The Multilink Cables and Leadwires are part of the GE Medical Systems Information Technologies line of supplies and accessories used to transmit patient ECG and RESP signals to diagnostic and monitoring equipment. The system is designed to provide a family of leadwires that will link the patient and patient cable system. Leadwires are available in multiple lengths and in multiple lead sets. Patient end terminations are available in Snap, Banana, Mactrode, or Grabber configurations. The multi-lead individual set design allows single leadwires to be individually removed and replaced as necessary. Mulilink leadwires are also available in a radiotranslucent version.

The provided document is a 510(k) Premarket Notification Submission for the GE Multilink Cable and Leadwire Systems. It describes the device, its intended use, and claims substantial equivalence to a predicate device.

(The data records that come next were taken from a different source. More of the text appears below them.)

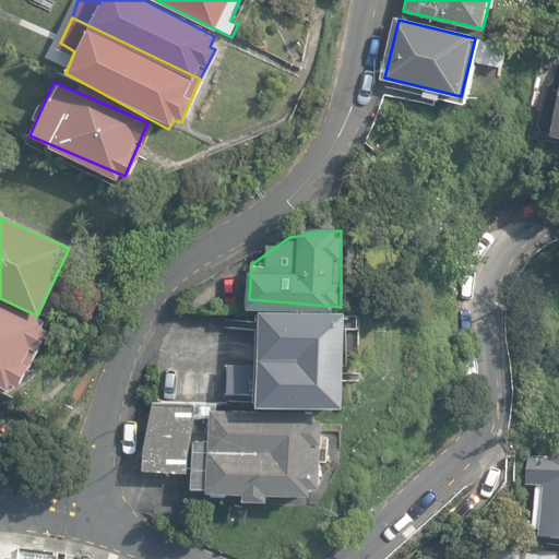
[(49,329),(0,307),(0,383),(9,389),(12,382),(19,387),(49,329)]
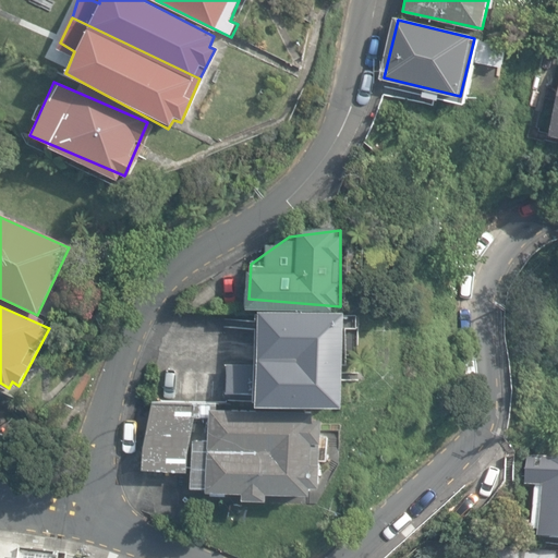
[(343,316),(257,312),(252,402),(338,407),(343,316)]
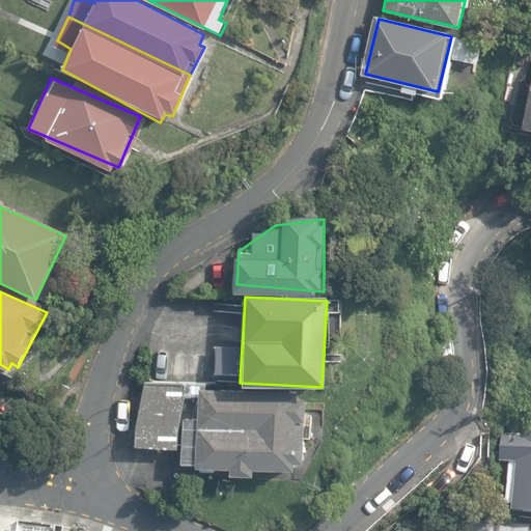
[(178,386),(141,382),(136,447),(171,448),(178,386)]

However, the document states: "The subject of this premarket submission, Multilink Cable and Leadwire Systems, did not require clinical studies to support substantial equivalence."

Therefore, based on the provided text, there is no study provided that proves the device meets specific acceptance criteria based on performance. The submission relies on non-clinical tests (Risk Analysis, Requirements Reviews, Design Reviews, Testing on unit level, Integration testing, Final acceptance testing, Performance testing, Safety testing) and the claim that the device employs the same functional scientific technology as its predicate device. This implies that the acceptance criteria are met by virtue of being substantially equivalent to a previously approved device through engineering and quality assurance measures, rather than a clinical performance study.

Given this, I cannot provide the detailed information requested in points 1-9 as there is no performance study or specific acceptance criteria (e.g., sensitivity, specificity, accuracy) for a new clinical performance being evaluated. The submission focuses on safety, effectiveness, and substantial equivalence to the predicate device through non-clinical testing and shared technology.